» ENTRIES PROVIDED
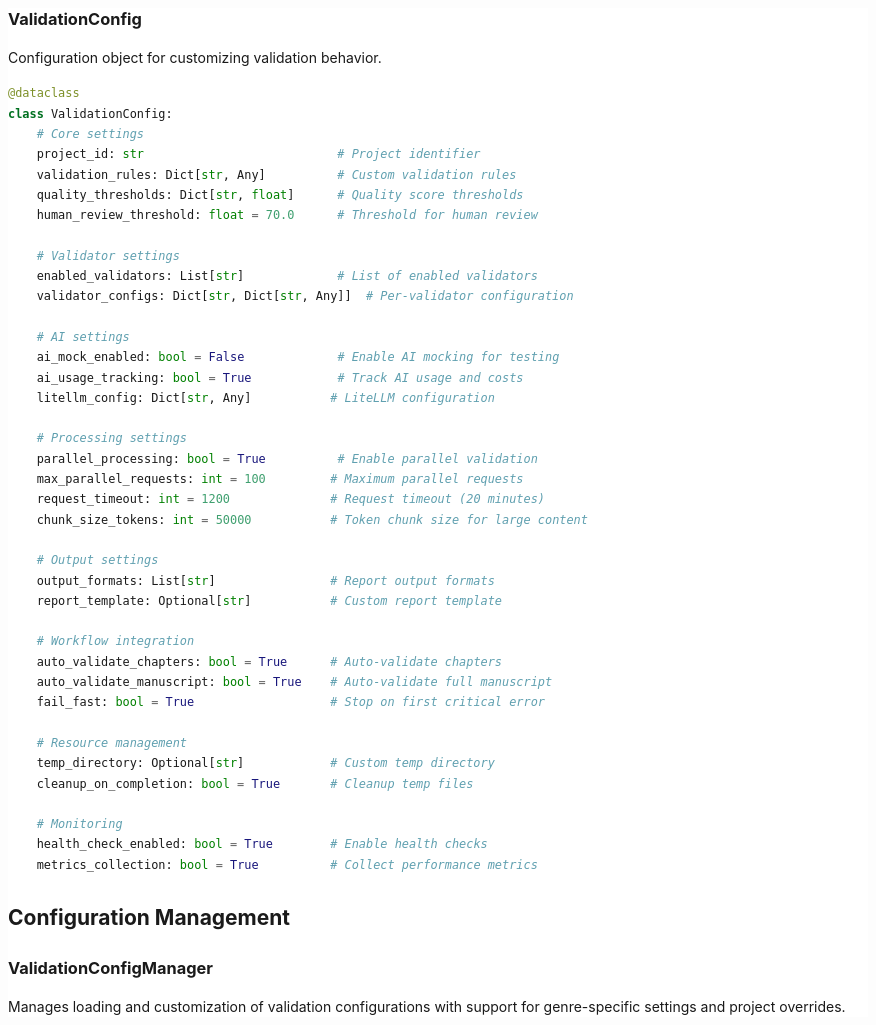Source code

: ### ValidationConfig

Configuration object for customizing validation behavior.

```python
@dataclass
class ValidationConfig:
    # Core settings
    project_id: str                           # Project identifier
    validation_rules: Dict[str, Any]          # Custom validation rules
    quality_thresholds: Dict[str, float]      # Quality score thresholds
    human_review_threshold: float = 70.0      # Threshold for human review
    
    # Validator settings
    enabled_validators: List[str]             # List of enabled validators
    validator_configs: Dict[str, Dict[str, Any]]  # Per-validator configuration
    
    # AI settings
    ai_mock_enabled: bool = False             # Enable AI mocking for testing
    ai_usage_tracking: bool = True            # Track AI usage and costs
    litellm_config: Dict[str, Any]           # LiteLLM configuration
    
    # Processing settings
    parallel_processing: bool = True          # Enable parallel validation
    max_parallel_requests: int = 100         # Maximum parallel requests
    request_timeout: int = 1200              # Request timeout (20 minutes)
    chunk_size_tokens: int = 50000           # Token chunk size for large content
    
    # Output settings
    output_formats: List[str]                # Report output formats
    report_template: Optional[str]           # Custom report template
    
    # Workflow integration
    auto_validate_chapters: bool = True      # Auto-validate chapters
    auto_validate_manuscript: bool = True    # Auto-validate full manuscript
    fail_fast: bool = True                   # Stop on first critical error
    
    # Resource management
    temp_directory: Optional[str]            # Custom temp directory
    cleanup_on_completion: bool = True       # Cleanup temp files
    
    # Monitoring
    health_check_enabled: bool = True        # Enable health checks
    metrics_collection: bool = True          # Collect performance metrics
```

## Configuration Management

### ValidationConfigManager

Manages loading and customization of validation configurations with support for genre-specific settings and project overrides.
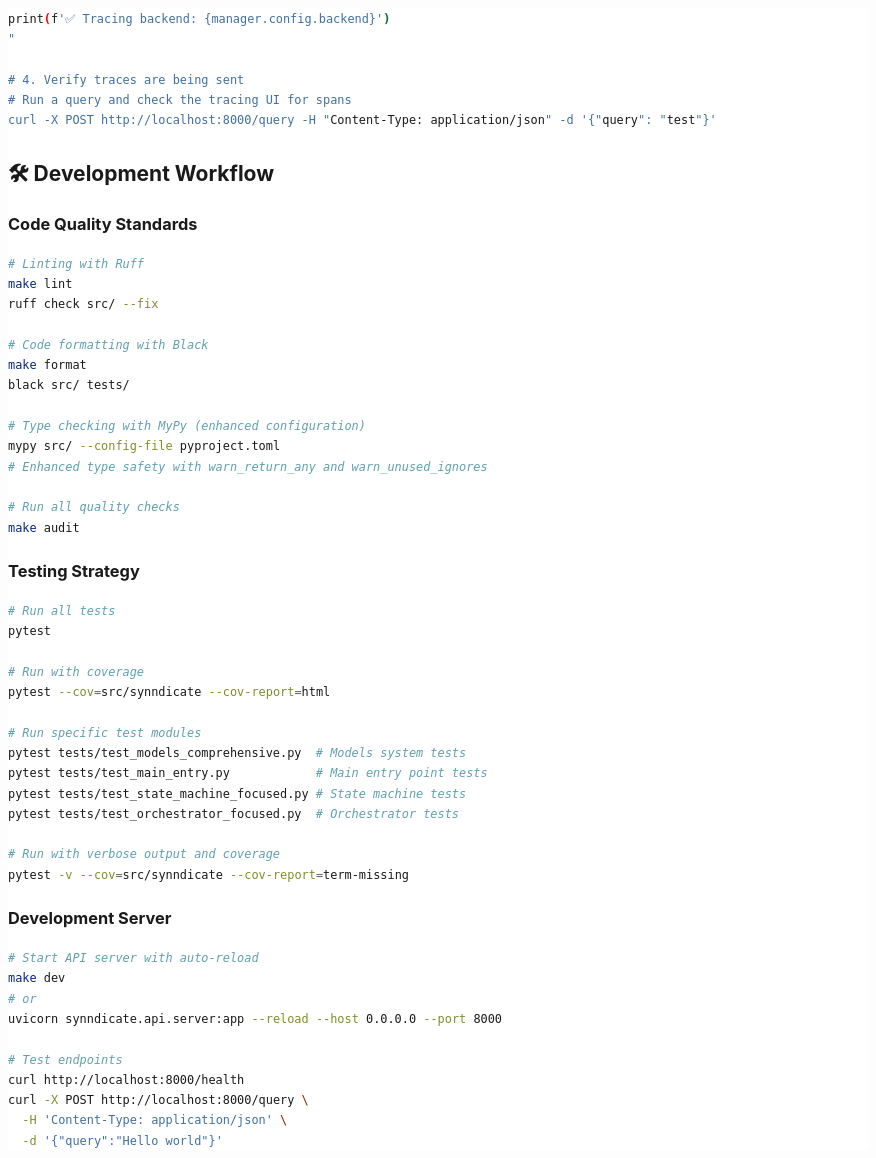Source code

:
 ```bash
print(f'✅ Tracing backend: {manager.config.backend}')
"

# 4. Verify traces are being sent
# Run a query and check the tracing UI for spans
curl -X POST http://localhost:8000/query -H "Content-Type: application/json" -d '{"query": "test"}'
```

## 🛠️ **Development Workflow**

### **Code Quality Standards**

```bash
# Linting with Ruff
make lint
ruff check src/ --fix

# Code formatting with Black
make format
black src/ tests/

# Type checking with MyPy (enhanced configuration)
mypy src/ --config-file pyproject.toml
# Enhanced type safety with warn_return_any and warn_unused_ignores

# Run all quality checks
make audit
```

### **Testing Strategy**

```bash
# Run all tests
pytest

# Run with coverage
pytest --cov=src/synndicate --cov-report=html

# Run specific test modules
pytest tests/test_models_comprehensive.py  # Models system tests
pytest tests/test_main_entry.py            # Main entry point tests
pytest tests/test_state_machine_focused.py # State machine tests
pytest tests/test_orchestrator_focused.py  # Orchestrator tests

# Run with verbose output and coverage
pytest -v --cov=src/synndicate --cov-report=term-missing
```

### **Development Server**

```bash
# Start API server with auto-reload
make dev
# or
uvicorn synndicate.api.server:app --reload --host 0.0.0.0 --port 8000

# Test endpoints
curl http://localhost:8000/health
curl -X POST http://localhost:8000/query \
  -H 'Content-Type: application/json' \
  -d '{"query":"Hello world"}'
```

» WHAT TO WORK ON
Count how many lines above contain the word "localhost". Reply with the number alone.

» REPLY
3